Nonprofit-Open-Data-Collective / irs-efile-master-concordance-file

The Master Concordance File defines standards and provides documentation necessary to build structured databases from the IRS E-File XML files posted on AWS.
https://nonprofit-open-data-collective.github.io/irs-efile-master-concordance-file/
40 stars 6 forks source link

fix some typos in the version column of the `efiler_master_concordance.csv` file #35

Open frisson opened 4 years ago

frisson commented 4 years ago

Description

A cursory glance at the version column showed some anomalies in the return versions column.

Running the pandas code below on the file this pr branches off of shows some of the anomalies.

concordance = pd.read_csv(
    "./efiler_master_concordance.csv",
    dtype=dict(
        variable_name="category",
        description="object",
        scope="category",
        location_code="category",
        form="category",
        part="category",
        data_type="category",
        required="boolean",
        cardinality="float64",
        rdb_table="float64",
        xpath="object",
        version="category",
        production_rule="float64",
        last_version_modified="object",
    ),
)
# normalize versions by splitting the string on ';' and stripping each element
# before joining them again
concordance["version"] = concordance.version.apply(
    lambda x: ";".join([x.strip().lower() for x in str(x).split(";") if x.strip()])
)
concordance.head()
versions = sorted(
    {
        ver
        for sublist in list(
            [str(ver).split(";") for ver in list(concordance.version.unique())]
        )
        for ver in sublist
        if ver
    }
)
print(sorted(versions))

=

lecy commented 4 years ago

helpful, thank you! there are some major changes to the master concordance files coming shortly - mostly much better variable names, cleaner variable mapping, and extended documentation. if useful (since you are using the concordance) i can share the draft versions of these.

frisson commented 4 years ago

hey @lecy, glad to hear this is useful. it'd be great to get a look at those drafts. specially if the changes are coming soon.

lecy commented 4 years ago

Sharing one section here for a preview:

https://github.com/Nonprofit-Open-Data-Collective/irs-efile-master-concordance-file/blob/master/emc-f990-part-01-v2.csv

And also the updated instructions that are being used to revise the concordance files:

https://github.com/Nonprofit-Open-Data-Collective/irs-efile-master-concordance-file/blob/master/Instructions%20for%20Updating%20Concordance%20v3.1.pdf

In summary:

  1. Variable names are the biggest overhaul since version 1.0 were script generated and lacked human interpretability.
  2. Refinement of all of the xpath to variable mappings.
  3. Moving the SCOPE flag (whether variables occur on the 990 only, 990-EZ only, or PZ for both) from the variable name to a distinct column so it's easier to select as an attribute when selecting variables for a study.
  4. Adding table names to split form sections into a relational database separating one-to-one and one-to-many fields.
  5. The aggregated master concordance file with all xpaths is being split into separate CSV files for forms + parts to make them easier to validate and maintain (for example form-990-part-01 above: emc-f990-part-01-v2.csv).

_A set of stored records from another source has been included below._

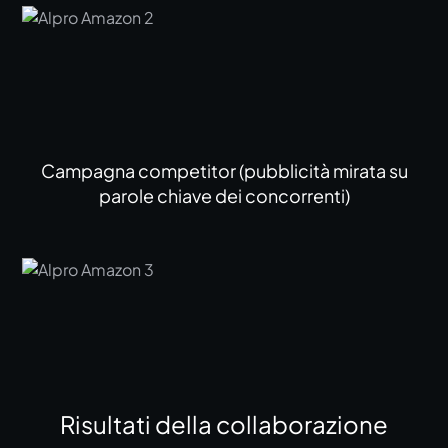
Campagna competitor (pubblicità mirata su
parole chiave dei concorrenti)
Risultati della collaborazione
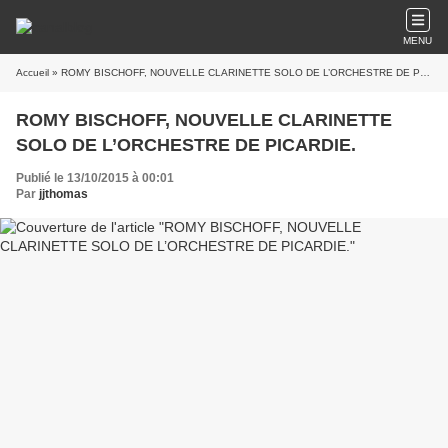
MENU
Accueil
» ROMY BISCHOFF, NOUVELLE CLARINETTE SOLO DE L’ORCHESTRE DE PICARDIE.
ROMY BISCHOFF, NOUVELLE CLARINETTE
SOLO DE L’ORCHESTRE DE PICARDIE.
Publié le 13/10/2015 à 00:01
Par
jjthomas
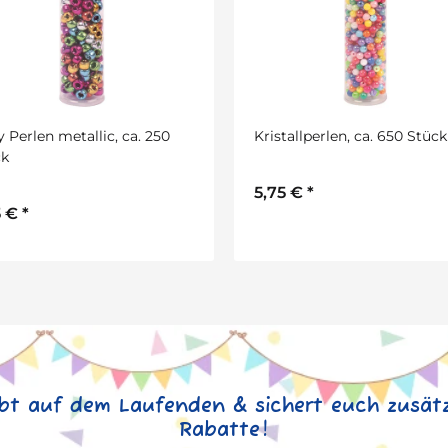
 Perlen metallic, ca. 250
Kristallperlen, ca. 650 Stück
ck
5,75 €
*
5 €
*
ibt auf dem Laufenden & sichert euch zusätz
Rabatte!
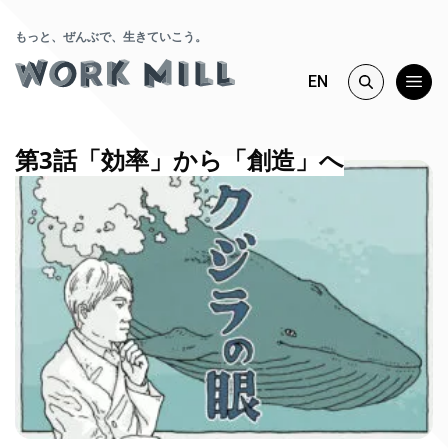
もっと、ぜんぶで、生きていこう。
EN
第3話「効率」から「創造」へ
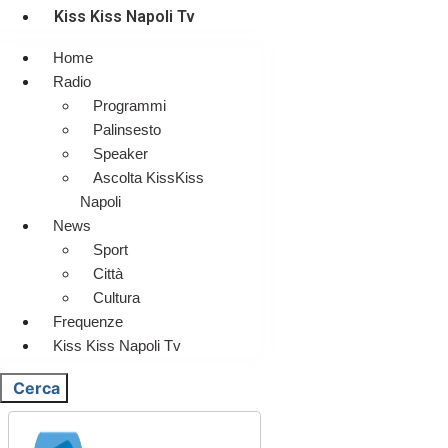
Kiss Kiss Napoli Tv
Home
Radio
Programmi
Palinsesto
Speaker
Ascolta KissKiss
Napoli
News
Sport
Città
Cultura
Frequenze
Kiss Kiss Napoli Tv
Cerca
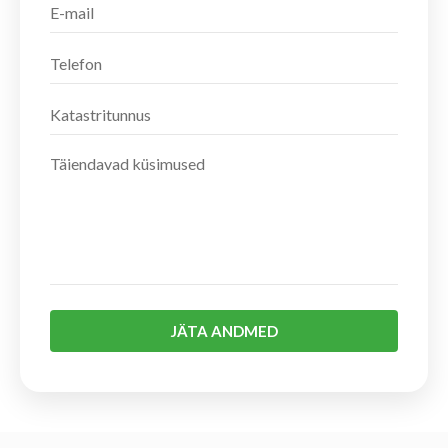
JÄTA ANDMED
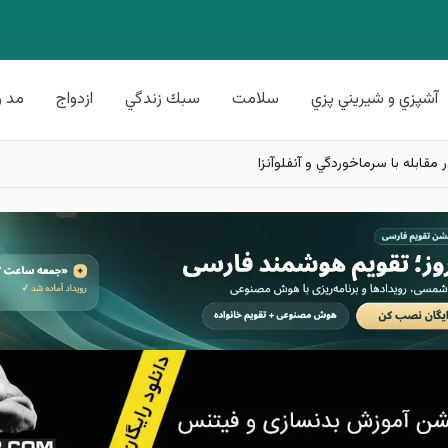
آشپزي و شيريني پزي
سلامت
سبك زندگي
ازدواج
مد و
 مقابله با سرماخوردگي و آنفلوآنزا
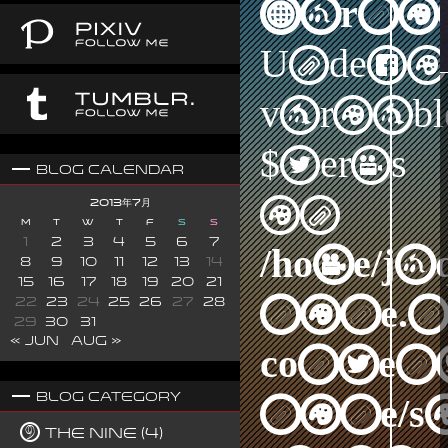
Warni
Undefi
variabl
$terms
Blog Calendar
in
2013年7月
M
T
W
T
F
S
S
1
2
3
4
5
6
7
/home/j
8
9
10
11
12
13
14
15
16
17
18
19
20
21
nine.n
22
23
24
25
26
27
28
29
30
31
« Jun
Aug »
content
Blog Category
nine/s
The Nine (4)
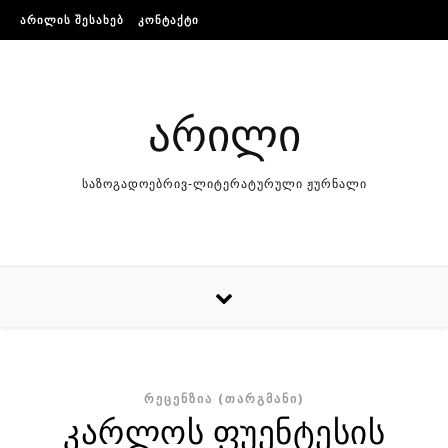
Skip to content
ᲐᲠᲘᲚᲘᲡ ᲨᲔᲡᲐᲮᲔᲑ
ᲙᲝᲜᲢᲐᲥᲢᲘ
არილი
საზოგადოებრივ-ლიტერატურული ჟურნალი
ᲠᲔᲪᲔᲜᲖᲘᲐ (ᲗᲐᲠᲒᲛᲐᲜᲘ)
კარლოს ფუენტესის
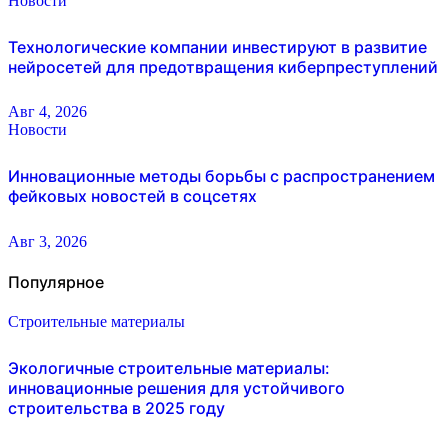
Новости
Технологические компании инвестируют в развитие
нейросетей для предотвращения киберпреступлений
Авг 4, 2026
Новости
Инновационные методы борьбы с распространением
фейковых новостей в соцсетях
Авг 3, 2026
Популярное
Строительные материалы
Экологичные строительные материалы:
инновационные решения для устойчивого
строительства в 2025 году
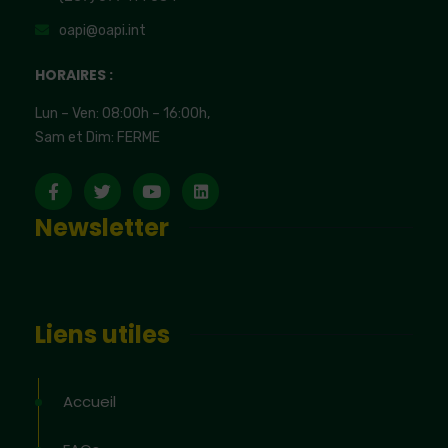
oapi@oapi.int
HORAIRES :
Lun – Ven: 08:00h – 16:00h,
Sam et Dim: FERME
Newsletter
Liens utiles
Accueil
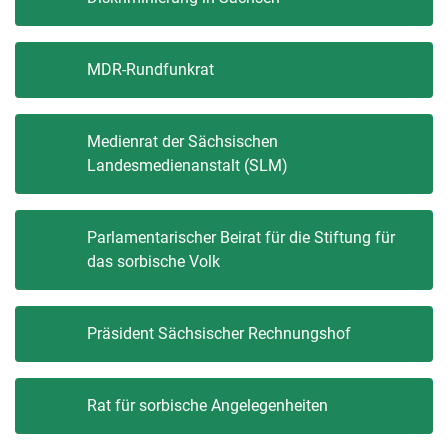
MDR-Rundfunkrat
Medienrat der Sächsischen
Landesmedienanstalt (SLM)
Parlamentarischer Beirat für die Stiftung für
das sorbische Volk
Präsident Sächsischer Rechnungshof
Rat für sorbische Angelegenheiten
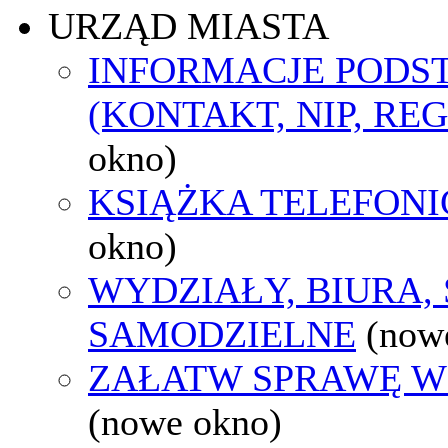
URZĄD MIASTA
INFORMACJE POD
(KONTAKT, NIP, RE
okno)
KSIĄŻKA TELEFON
okno)
WYDZIAŁY, BIURA,
SAMODZIELNE
(now
ZAŁATW SPRAWĘ W
(nowe okno)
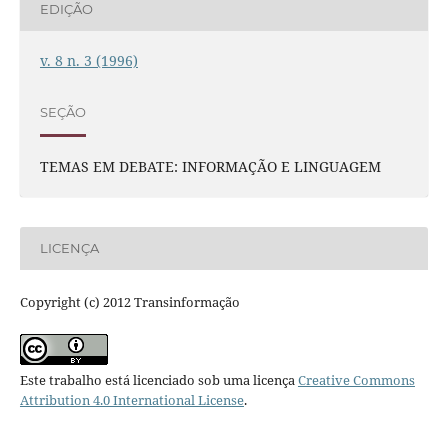
EDIÇÃO
v. 8 n. 3 (1996)
SEÇÃO
TEMAS EM DEBATE: INFORMAÇÃO E LINGUAGEM
LICENÇA
Copyright (c) 2012 Transinformação
Este trabalho está licenciado sob uma licença
Creative Commons
Attribution 4.0 International License
.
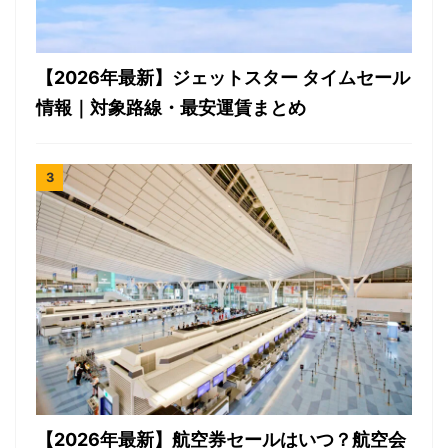
【2026年最新】ジェットスター タイムセール
情報｜対象路線・最安運賃まとめ
【2026年最新】航空券セールはいつ？航空会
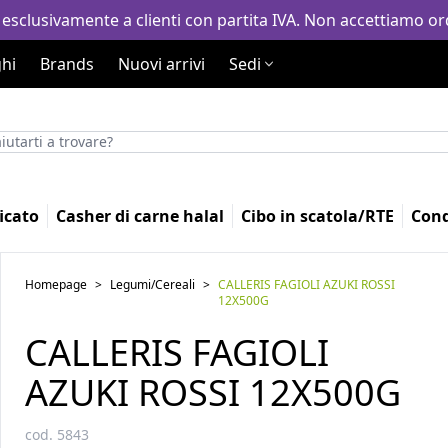
 esclusivamente a clienti con partita IVA. Non accettiamo ord
hi
Brands
Nuovi arrivi
Sedi
icato
Casher di carne halal
Cibo in scatola/RTE
Con
Homepage
>
Legumi/Cereali
>
CALLERIS FAGIOLI AZUKI ROSSI
12X500G
CALLERIS FAGIOLI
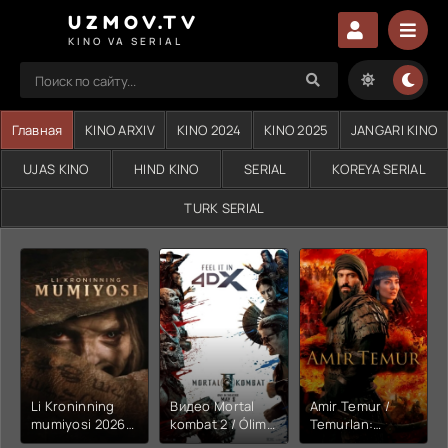
UZMOV.TV
KINO VA SERIAL
Главная
KINO ARXIV
KINO 2024
KINO 2025
JANGARI KINO
UJAS KINO
HIND KINO
SERIAL
KOREYA SERIAL
TURK SERIAL
Li Kroninning
Видео Mortal
Amir Temur /
mumiyosi 2026
kombat 2 / Ólim
Temurlan:
(uzbek tilida
jangi 2 (2026)
Fathchining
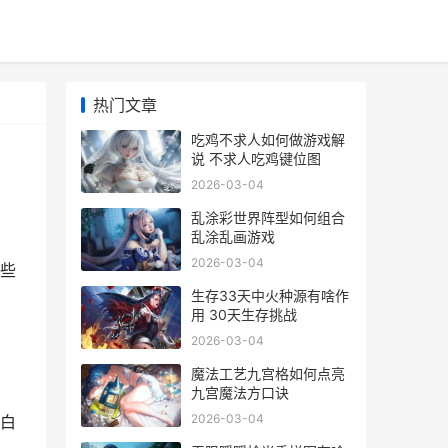
热门文章
吃鸡不求人如何做游戏解
说 不求人吃鸡键位图
2026-03-04
乱涂彩世界阵型如何组合
乱涂乱画游戏
2026-03-04
些
生存33天中火种源有啥作
用 30天生存挑战
2026-03-04
魔法工艺九宫格如何点亮
九宫魔法方口诀
2026-03-04
白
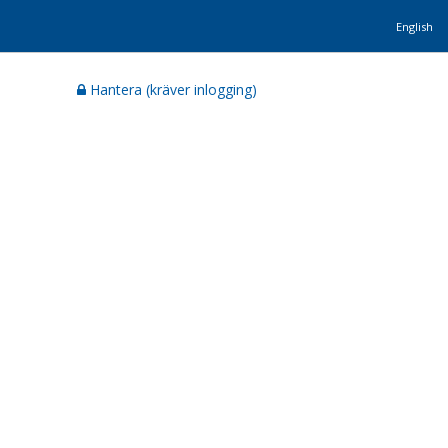
English
Hantera (kräver inlogging)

We have all sections of the 990 (Part I to Part XII) complete, and a handful of schedules.

Working on finishing up schedules this summer, and getting started on foundation files (the 990-PF).

Then just need to update all of the documentation as part of the release.

If you are actively using the concordance I can share these with you directly before the official release. Just let me know.

frisson commented 4 years ago

Hey @lecy,

Thanks so much for sharing the preview. It's very very useful. I've successfully used the preview to parse and extract the fields for a number of IRS990 returns from the 2018 return index. Are there any previews handy for the IRS990EZ return types?

Example mapping/transform for reference: https://gist.github.com/frisson/f9eaf2f4ea60ee5de694114c0a26e3e3

frisson commented 4 years ago

hey @lecy, just pinging you here to let you know i'm back from account review purgatory.

frisson commented 3 years ago

Hey @lecy, i hope all is well. Just wanted to bump this thread.

lecy commented 3 years ago

Let me get back to you tonight - have a bunch of files to share (just wrapping up the 990, 990-ez, and schedules).